Functional pockets in proteins have been previously characterized in terms of their flexibility [21, 22], evolutionary conservation [21, 23] and electrostatic potential  and these characteristics have been used to predict their presence and location in the protein structure . Evolutionary conservation is a common characteristic of biologically functional sites. However, until now it has been exploited solely at the sequence level . Although sequence and structural conservation correlate, structure is closer to function and may be conserved even in the lack of a sequence-level signal . Despite this, to our knowledge, an approach based on the structural conservation of protein pockets has not been previously used. Here, we introduce a simple methodology to study pockets at the protein family level, consisting in the identification of pockets present in equivalent positions across different structures of the same protein family.

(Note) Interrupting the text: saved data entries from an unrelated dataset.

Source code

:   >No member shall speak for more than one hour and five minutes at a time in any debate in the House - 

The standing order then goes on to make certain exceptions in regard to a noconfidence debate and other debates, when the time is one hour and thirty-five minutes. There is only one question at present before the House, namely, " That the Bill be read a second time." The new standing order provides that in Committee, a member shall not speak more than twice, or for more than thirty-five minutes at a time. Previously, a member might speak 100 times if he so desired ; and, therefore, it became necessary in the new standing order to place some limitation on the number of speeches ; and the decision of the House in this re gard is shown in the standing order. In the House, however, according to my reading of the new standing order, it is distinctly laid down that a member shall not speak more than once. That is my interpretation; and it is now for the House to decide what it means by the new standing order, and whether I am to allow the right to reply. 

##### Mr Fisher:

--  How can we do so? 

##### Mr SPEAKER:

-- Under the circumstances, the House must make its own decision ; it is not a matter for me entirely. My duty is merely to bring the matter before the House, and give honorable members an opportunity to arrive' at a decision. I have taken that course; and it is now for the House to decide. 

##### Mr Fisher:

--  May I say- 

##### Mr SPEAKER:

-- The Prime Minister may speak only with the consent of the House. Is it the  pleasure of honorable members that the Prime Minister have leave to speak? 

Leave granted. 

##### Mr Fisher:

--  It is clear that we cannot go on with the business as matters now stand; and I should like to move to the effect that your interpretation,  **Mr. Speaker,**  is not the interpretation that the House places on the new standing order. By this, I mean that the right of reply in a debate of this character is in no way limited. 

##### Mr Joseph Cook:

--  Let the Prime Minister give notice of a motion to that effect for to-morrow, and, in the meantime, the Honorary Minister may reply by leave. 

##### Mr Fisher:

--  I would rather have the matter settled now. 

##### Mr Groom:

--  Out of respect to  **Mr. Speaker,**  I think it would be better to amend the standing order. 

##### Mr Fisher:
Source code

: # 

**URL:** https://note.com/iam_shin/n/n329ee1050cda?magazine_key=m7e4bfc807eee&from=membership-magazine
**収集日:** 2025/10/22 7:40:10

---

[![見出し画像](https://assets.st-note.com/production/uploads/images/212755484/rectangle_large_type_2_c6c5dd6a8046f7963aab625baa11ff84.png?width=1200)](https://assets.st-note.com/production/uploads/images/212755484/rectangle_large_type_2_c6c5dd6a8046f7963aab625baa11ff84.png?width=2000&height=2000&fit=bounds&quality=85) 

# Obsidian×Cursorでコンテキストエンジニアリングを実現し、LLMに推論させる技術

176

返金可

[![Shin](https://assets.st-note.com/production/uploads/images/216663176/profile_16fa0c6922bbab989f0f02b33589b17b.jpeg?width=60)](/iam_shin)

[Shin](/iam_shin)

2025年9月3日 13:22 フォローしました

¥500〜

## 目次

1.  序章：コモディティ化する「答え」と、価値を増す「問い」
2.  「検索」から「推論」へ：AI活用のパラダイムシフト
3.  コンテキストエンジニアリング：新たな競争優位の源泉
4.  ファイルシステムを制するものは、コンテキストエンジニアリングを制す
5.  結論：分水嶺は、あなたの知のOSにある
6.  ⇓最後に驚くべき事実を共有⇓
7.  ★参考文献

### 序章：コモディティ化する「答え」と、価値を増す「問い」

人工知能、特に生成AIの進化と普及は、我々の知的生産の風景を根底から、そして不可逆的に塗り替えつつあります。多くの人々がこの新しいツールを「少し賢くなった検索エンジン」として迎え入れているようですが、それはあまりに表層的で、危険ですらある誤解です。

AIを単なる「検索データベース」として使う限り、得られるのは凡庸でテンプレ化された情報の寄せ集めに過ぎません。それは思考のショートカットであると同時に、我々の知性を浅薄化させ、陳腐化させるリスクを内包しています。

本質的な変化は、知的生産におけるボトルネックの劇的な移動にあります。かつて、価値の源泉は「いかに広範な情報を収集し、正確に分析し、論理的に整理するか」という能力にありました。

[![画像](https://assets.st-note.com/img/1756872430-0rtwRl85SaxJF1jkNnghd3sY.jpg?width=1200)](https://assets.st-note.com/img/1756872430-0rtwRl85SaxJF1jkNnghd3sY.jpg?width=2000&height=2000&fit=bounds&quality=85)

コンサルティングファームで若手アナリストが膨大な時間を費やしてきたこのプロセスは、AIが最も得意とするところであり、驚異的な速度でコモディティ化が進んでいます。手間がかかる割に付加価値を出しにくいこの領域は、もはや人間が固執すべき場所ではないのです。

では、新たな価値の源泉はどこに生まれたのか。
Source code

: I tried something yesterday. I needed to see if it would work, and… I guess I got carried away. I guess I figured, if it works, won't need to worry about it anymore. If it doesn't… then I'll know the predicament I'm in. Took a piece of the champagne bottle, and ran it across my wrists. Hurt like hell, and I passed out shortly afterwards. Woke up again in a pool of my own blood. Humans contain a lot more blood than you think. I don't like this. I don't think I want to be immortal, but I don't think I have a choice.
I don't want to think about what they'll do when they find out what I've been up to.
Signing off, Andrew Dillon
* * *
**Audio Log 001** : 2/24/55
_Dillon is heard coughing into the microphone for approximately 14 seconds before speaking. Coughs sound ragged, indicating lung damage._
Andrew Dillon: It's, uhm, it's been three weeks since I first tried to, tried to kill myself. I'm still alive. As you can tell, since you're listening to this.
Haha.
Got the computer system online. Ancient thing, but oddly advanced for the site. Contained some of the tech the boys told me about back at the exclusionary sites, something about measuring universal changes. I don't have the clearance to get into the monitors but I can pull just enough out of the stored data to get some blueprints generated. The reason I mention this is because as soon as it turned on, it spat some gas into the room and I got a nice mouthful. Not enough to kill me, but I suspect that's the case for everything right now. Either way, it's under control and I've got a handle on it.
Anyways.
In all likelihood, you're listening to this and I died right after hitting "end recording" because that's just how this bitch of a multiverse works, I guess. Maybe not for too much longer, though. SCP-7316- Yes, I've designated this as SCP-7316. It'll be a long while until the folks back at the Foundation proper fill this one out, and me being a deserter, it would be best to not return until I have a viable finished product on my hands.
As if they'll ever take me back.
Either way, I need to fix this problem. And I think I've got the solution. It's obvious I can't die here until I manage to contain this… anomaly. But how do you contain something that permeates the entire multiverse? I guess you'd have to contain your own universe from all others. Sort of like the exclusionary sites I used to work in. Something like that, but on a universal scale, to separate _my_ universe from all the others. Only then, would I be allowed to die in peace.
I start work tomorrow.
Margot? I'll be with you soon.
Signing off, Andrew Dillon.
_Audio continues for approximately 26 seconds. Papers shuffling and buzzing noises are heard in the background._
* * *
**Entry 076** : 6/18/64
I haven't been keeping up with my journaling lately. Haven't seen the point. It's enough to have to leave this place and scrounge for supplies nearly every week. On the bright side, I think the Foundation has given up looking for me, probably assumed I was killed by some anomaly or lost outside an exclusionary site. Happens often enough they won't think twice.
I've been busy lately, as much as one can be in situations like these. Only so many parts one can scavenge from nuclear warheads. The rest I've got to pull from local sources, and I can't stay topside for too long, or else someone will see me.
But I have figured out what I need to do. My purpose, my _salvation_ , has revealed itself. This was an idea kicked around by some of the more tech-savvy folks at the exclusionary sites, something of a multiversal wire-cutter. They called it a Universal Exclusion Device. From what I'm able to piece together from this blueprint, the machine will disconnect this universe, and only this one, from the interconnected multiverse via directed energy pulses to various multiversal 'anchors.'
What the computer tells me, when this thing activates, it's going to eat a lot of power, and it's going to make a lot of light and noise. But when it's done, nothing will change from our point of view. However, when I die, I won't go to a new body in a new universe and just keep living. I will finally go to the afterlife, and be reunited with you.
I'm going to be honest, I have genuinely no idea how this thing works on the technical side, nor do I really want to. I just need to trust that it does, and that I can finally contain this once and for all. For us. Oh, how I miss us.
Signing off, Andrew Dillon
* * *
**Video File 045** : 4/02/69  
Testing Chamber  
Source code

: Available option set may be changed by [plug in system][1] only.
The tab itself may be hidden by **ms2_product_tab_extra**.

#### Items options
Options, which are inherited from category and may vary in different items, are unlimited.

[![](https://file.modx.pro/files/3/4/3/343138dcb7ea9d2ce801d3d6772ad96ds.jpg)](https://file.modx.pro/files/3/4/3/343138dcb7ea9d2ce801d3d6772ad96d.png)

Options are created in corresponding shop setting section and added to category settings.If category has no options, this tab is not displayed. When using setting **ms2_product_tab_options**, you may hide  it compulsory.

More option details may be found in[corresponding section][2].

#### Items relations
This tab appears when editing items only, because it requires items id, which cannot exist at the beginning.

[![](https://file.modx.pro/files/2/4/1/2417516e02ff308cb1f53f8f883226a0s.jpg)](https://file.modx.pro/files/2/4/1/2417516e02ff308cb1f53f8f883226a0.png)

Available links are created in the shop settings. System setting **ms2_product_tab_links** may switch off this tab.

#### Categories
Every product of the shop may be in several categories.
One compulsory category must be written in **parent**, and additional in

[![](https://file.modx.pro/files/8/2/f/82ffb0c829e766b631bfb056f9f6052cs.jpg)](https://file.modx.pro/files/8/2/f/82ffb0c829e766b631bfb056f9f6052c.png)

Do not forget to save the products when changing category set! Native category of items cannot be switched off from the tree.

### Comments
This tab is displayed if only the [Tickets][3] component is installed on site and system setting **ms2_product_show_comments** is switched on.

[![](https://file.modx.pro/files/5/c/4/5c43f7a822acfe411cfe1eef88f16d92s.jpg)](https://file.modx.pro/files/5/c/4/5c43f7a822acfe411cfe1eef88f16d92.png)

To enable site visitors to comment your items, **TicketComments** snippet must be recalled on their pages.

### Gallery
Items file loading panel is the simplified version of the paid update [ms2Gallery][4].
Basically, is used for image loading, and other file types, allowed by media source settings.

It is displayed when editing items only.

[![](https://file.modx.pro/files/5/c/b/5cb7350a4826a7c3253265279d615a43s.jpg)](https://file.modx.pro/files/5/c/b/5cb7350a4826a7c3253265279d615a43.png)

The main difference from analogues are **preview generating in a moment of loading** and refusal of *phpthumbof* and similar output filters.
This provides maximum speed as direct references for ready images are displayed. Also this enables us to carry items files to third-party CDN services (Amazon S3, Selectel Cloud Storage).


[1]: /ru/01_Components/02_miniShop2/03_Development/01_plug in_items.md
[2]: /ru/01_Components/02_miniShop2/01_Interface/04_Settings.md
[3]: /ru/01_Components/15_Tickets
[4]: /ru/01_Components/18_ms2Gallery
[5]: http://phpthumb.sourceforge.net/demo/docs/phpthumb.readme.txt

To parameterize the method, we used protein pockets that matched known active sites, as these are well annotated [26, 27]. Once parameterized, we applied the method to all protein structures available in the PDB , leading to the identification of protein pockets for thousands of different protein families . Next, we compared the levels of structural conservation with other pocket characteristics estimated on the same protein families, such as sequence level conservation, backbone flexibility and electrostatic potential.
In the following sections we also discuss the results of this analysis for a small set of biological examples which illustrate the relevance of structural conservation in studying protein functional and regulatory sites. Finally, we perform an estimation of the amount of potentially paired regulatory and functional sites that may exist in the entire data set.